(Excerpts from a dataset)
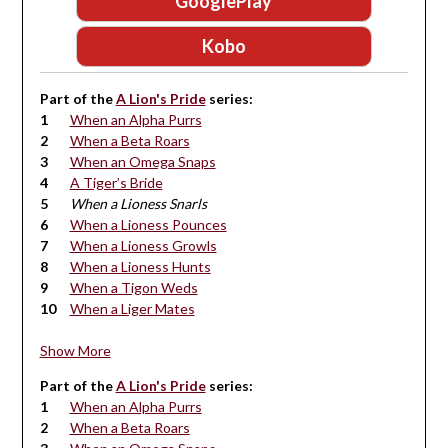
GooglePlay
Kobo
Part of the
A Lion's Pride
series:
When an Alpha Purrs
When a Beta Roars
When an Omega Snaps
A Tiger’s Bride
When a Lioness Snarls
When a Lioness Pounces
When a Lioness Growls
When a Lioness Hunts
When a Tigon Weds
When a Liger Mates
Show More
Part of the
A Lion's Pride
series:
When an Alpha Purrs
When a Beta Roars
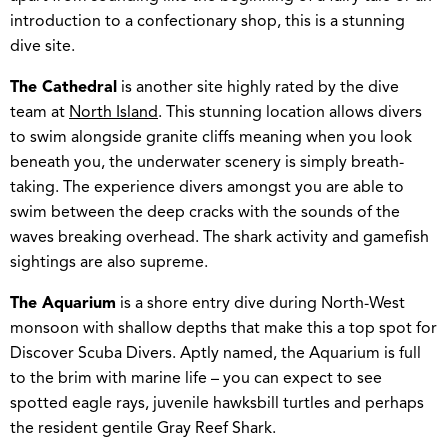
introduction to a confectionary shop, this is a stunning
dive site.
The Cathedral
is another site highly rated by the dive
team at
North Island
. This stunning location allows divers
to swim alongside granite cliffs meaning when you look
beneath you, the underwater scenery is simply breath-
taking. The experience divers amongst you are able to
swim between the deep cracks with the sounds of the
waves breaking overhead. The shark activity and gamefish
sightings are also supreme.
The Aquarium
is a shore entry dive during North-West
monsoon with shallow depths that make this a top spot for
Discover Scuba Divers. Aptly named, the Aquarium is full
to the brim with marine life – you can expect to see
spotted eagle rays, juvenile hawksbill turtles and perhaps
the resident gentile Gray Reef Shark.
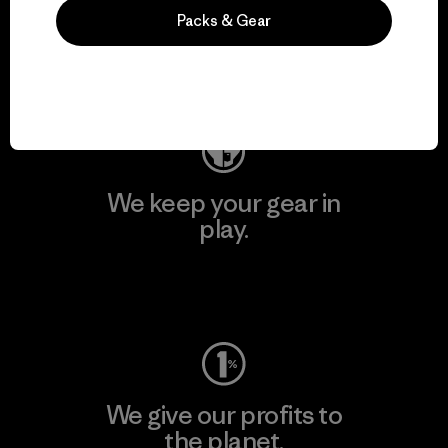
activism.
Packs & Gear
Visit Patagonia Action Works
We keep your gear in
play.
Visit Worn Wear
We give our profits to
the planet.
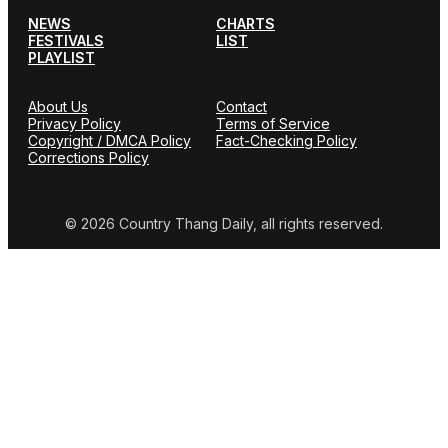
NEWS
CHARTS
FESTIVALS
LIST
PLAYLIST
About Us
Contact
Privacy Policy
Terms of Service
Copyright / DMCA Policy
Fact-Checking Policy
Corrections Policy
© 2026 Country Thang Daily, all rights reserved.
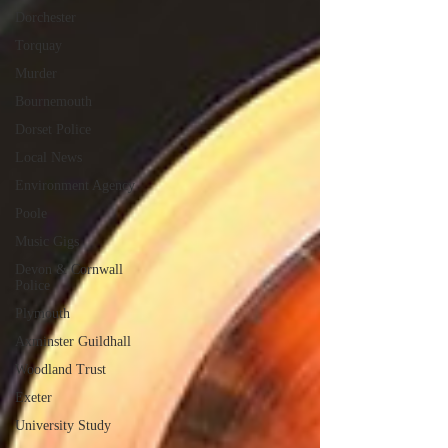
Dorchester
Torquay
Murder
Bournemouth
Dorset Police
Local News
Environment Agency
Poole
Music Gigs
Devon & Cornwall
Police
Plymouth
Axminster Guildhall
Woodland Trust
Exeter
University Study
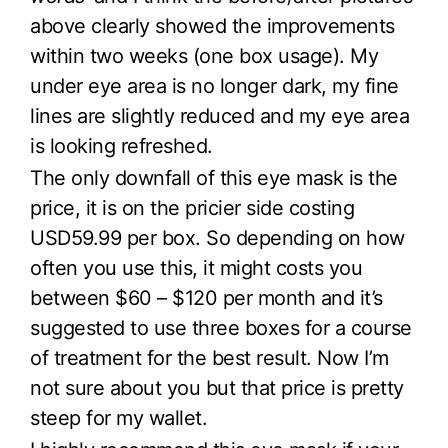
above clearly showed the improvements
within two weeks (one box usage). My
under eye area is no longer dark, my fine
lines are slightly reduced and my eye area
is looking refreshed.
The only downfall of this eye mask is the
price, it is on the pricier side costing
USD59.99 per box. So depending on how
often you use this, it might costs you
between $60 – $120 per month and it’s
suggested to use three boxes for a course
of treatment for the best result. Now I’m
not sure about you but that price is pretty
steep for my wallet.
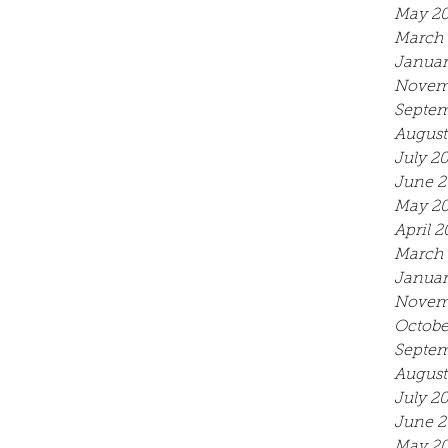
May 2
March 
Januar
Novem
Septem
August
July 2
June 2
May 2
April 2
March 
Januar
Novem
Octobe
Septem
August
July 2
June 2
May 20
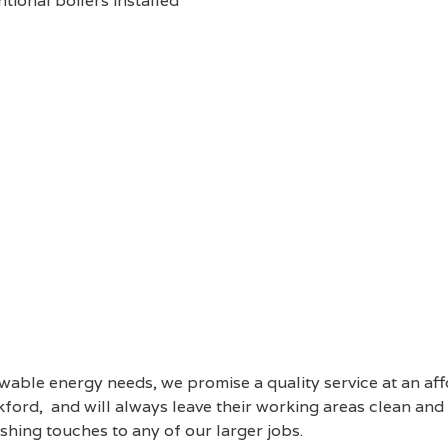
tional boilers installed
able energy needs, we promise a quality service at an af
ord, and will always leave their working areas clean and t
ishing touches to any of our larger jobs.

What the exercise asks: List every line in the rows above that contains the string "Lioness". Case counts.

Written solution:
When a Lioness Snarls
When a Lioness Pounces
When a Lioness Growls
When a Lioness Hunts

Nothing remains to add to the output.